## TASKS TO PERFORM
**1.** In the discussion of ICU versions and pg_upgrade, rewrite everything from "While pg_upgrade requires" down to "in either direction.", putting "ICU binaries" in place of "ICU libraries".
**2.** In the discussion of ICU versions and pg_upgrade, what is the only cluster the installer has any knowledge of?

## READING PASSAGE
+ + + + + + +

Oh, I just assumed it did :)

If it doesn't, I think shipping with a modern ICU is a much smaller problem
really...

While pg_upgrade requires having the old and new cluster software in
>>> place, I don't think it helps allowing different ICU versions for each
>>> cluster.
>>
>>
>> Depends on where they are installed (and disclaimer, I don't know how the
>> windows installers do that). But as long as the ICU libraries are installed
>> in separate locations for the two versions, which I *think* they are or at
>> least used to be, it shouldn't have an effect on this in either direction.
>>
>
> They are.
>

Good. So putting both in wouldn't break things.

That argument really only holds for different versions, not for different
>> clusters of the same version. But I don't think the installers (natively)
>> supports multiple clusters of the same version anyway.
>>
>
> They don't. You'd need to manually init a new cluster and register a new
> server instance. The installer only has any knowledge of the cluster it
> sets up.

+ + + + + + +

Saved entries
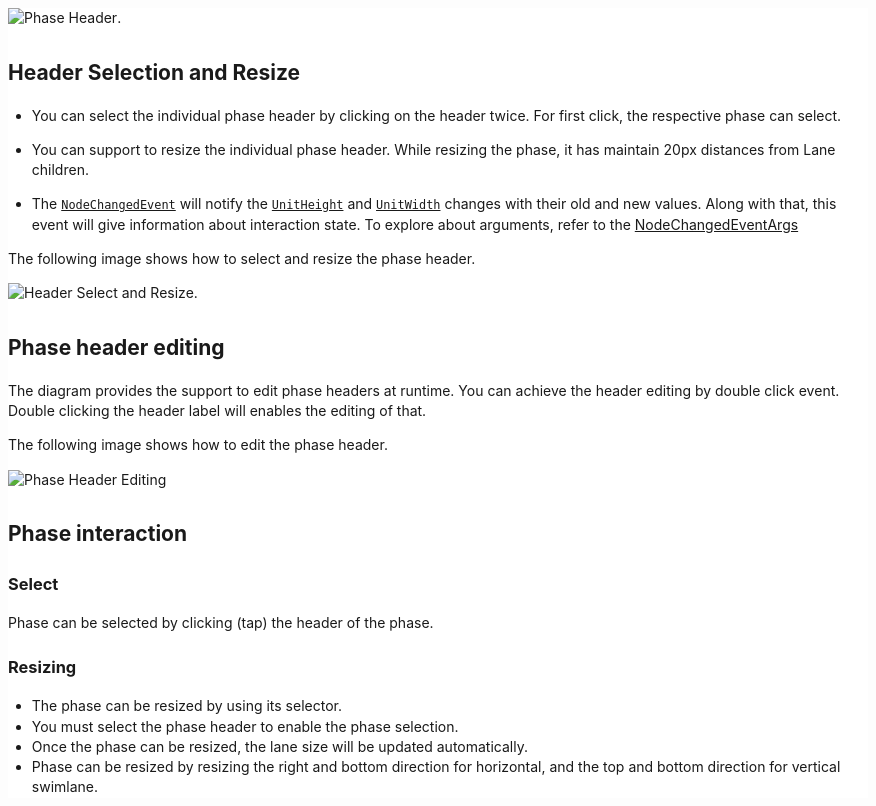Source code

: ![Phase Header](Swimlane-images/Swimlane_Phase_Header.PNG).

## Header Selection and Resize

 * You can select the individual phase header by clicking on the header twice. For first click, the respective phase can select. 

 * You can support to resize the individual phase header. While resizing the phase, it has maintain 20px distances from Lane children.

 * The [`NodeChangedEvent`](https://help.syncfusion.com/cr/wpf/Syncfusion.UI.Xaml.Diagram.IGraphInfo.html#Syncfusion_UI_Xaml_Diagram_IGraphInfo_NodeChangedEvent) will notify the [`UnitHeight`](https://help.syncfusion.com/cr/wpf/Syncfusion.UI.Xaml.Diagram.Node.html#Syncfusion_UI_Xaml_Diagram_Node_UnitHeight) and [`UnitWidth`](https://help.syncfusion.com/cr/wpf/Syncfusion.UI.Xaml.Diagram.Node.html#Syncfusion_UI_Xaml_Diagram_Node_UnitWidth) changes with their old and new values. Along with that, this event will give information about  interaction state. To explore about arguments, refer to the [NodeChangedEventArgs](https://help.syncfusion.com/cr/wpf/Syncfusion.UI.Xaml.Diagram.NodeChangedEventArgs.html) 

 The following image shows how to select and resize the phase header.

![Header Select and Resize](Swimlane-images/Header_Selection_Resize.gif).

## Phase header editing

The diagram provides the support to edit phase headers at runtime. You can achieve the header editing by double click event. Double clicking the header label will enables the editing of that.

The following image shows how to edit the phase header.

![Phase Header Editing](Swimlane-images/Phase_Header_Edit.gif)


## Phase interaction

### Select

Phase can be selected by clicking (tap) the header of the phase.

### Resizing

* The phase can be resized by using its selector.
* You must select the phase header to enable the phase selection.
* Once the phase can be resized, the lane size will be updated automatically.
* Phase can be resized by resizing the right and bottom direction for horizontal, and the top and bottom direction for vertical swimlane.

+ + + + + + +

## OUTPUTS FOR THE TASKS
**1.**
While pg_upgrade requires having the old and new cluster software in
>>> place, I don't think it helps allowing different ICU versions for each
>>> cluster.
>>
>>
>> Depends on where they are installed (and disclaimer, I don't know how the
>> windows installers do that). But as long as the ICU binaries are installed
>> in separate locations for the two versions, which I *think* they are or at
>> least used to be, it shouldn't have an effect on this in either direction.

**2.** The cluster it sets up.